Data excerpts:
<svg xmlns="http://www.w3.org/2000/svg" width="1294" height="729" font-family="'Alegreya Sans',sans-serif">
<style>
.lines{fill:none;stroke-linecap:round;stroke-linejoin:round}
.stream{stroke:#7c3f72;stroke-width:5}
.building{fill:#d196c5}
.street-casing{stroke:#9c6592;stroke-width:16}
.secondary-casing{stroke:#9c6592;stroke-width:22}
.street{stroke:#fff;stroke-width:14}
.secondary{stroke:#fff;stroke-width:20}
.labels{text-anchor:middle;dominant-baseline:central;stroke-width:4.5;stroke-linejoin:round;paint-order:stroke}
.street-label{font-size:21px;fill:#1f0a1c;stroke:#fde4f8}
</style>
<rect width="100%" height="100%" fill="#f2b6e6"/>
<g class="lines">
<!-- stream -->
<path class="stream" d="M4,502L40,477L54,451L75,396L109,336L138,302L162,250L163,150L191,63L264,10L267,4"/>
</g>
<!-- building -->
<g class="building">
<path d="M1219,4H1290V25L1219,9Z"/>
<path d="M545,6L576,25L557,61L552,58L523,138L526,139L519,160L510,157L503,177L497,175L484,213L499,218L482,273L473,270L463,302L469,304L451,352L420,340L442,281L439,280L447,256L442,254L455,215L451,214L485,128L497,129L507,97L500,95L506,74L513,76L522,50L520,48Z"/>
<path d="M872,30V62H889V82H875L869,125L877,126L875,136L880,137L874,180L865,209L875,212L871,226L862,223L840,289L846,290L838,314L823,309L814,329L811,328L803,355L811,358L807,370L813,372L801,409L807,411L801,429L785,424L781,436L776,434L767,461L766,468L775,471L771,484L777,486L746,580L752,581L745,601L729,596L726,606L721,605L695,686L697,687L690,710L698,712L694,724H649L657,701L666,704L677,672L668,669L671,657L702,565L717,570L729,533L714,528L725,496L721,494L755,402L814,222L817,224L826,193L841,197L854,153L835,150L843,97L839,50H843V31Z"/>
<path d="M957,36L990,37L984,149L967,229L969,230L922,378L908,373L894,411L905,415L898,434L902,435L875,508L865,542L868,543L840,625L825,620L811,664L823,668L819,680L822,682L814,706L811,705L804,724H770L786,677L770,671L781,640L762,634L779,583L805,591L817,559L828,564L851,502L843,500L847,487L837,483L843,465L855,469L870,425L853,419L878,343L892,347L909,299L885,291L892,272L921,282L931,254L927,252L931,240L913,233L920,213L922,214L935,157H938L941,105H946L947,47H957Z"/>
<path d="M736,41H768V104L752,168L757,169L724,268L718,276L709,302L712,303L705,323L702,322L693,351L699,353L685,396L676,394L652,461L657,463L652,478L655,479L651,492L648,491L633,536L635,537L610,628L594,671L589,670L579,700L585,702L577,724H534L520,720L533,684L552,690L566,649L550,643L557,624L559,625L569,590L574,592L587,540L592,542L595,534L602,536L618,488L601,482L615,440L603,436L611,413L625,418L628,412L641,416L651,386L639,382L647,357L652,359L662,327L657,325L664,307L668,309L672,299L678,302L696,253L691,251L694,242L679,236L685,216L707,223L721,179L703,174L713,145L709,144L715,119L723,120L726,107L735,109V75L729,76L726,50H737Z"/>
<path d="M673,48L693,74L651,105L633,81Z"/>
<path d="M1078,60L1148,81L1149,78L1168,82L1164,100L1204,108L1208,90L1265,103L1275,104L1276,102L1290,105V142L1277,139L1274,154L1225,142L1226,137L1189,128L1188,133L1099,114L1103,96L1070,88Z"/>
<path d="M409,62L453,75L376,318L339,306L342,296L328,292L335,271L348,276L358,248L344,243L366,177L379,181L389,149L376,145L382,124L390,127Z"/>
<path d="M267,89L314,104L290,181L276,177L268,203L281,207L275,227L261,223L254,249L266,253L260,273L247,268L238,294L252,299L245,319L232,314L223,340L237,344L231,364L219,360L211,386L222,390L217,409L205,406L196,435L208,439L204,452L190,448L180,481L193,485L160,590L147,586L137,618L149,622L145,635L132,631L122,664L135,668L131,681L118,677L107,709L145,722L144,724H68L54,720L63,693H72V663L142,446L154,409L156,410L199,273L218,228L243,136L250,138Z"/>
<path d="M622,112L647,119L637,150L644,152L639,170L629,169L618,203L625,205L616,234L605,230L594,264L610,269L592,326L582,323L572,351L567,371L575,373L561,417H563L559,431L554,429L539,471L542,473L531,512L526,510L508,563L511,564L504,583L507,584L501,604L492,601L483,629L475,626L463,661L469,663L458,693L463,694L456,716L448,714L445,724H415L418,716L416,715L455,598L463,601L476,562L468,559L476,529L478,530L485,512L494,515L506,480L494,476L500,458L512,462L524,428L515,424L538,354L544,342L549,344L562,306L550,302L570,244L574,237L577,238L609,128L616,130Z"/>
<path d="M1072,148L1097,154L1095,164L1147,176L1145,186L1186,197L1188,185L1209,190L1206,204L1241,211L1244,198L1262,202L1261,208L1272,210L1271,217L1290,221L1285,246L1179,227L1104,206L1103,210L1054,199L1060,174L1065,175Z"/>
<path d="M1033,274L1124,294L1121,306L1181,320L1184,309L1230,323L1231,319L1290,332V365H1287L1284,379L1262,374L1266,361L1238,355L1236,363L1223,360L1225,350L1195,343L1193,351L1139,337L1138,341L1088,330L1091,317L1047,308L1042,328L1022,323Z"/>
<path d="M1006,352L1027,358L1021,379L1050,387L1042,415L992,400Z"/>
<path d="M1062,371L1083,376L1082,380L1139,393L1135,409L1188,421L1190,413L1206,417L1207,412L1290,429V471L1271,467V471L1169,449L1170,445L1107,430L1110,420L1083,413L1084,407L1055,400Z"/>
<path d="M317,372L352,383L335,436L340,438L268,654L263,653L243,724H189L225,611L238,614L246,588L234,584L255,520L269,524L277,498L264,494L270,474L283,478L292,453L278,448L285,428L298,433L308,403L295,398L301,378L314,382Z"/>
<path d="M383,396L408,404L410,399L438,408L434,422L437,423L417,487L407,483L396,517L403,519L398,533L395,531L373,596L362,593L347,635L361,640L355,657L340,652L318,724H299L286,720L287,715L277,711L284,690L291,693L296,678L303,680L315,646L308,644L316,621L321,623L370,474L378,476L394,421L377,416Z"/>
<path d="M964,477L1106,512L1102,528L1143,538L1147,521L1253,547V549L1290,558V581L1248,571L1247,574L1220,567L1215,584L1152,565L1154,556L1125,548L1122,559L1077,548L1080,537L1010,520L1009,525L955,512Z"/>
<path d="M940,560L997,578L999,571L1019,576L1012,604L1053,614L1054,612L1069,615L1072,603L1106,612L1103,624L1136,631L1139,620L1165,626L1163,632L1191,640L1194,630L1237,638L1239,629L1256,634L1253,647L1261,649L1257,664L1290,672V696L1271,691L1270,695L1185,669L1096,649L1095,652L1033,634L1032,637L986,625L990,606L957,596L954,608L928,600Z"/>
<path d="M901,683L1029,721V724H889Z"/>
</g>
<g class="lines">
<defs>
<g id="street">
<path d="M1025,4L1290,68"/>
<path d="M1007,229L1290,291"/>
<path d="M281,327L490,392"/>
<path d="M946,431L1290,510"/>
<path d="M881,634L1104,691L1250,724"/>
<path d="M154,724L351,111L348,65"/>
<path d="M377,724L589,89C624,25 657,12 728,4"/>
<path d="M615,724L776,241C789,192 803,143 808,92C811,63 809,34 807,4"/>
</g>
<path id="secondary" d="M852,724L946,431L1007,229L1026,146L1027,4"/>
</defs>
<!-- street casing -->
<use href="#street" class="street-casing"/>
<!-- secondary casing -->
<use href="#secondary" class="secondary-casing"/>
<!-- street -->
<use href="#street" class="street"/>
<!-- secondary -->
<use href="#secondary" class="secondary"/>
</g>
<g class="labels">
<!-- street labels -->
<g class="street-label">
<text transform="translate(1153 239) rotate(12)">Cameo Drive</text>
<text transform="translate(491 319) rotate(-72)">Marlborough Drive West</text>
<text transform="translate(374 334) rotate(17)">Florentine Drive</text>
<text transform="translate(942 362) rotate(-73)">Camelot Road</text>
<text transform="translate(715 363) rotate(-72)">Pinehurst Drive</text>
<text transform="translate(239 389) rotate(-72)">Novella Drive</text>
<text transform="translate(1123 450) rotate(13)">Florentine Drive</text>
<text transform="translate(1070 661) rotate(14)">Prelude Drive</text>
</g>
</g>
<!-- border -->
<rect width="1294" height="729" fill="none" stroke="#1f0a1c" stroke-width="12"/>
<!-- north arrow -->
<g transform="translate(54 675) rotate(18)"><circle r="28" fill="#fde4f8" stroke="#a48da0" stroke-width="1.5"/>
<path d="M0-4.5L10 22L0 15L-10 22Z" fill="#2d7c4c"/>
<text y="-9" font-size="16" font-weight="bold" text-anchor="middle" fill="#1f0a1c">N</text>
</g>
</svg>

> _Problem details_:
Check every line of the entries above, and copy those that carry the string "casing".

> _Task response_:
.street-casing{stroke:#9c6592;stroke-width:16}
.secondary-casing{stroke:#9c6592;stroke-width:22}
<!-- street casing -->
<use href="#street" class="street-casing"/>
<!-- secondary casing -->
<use href="#secondary" class="secondary-casing"/>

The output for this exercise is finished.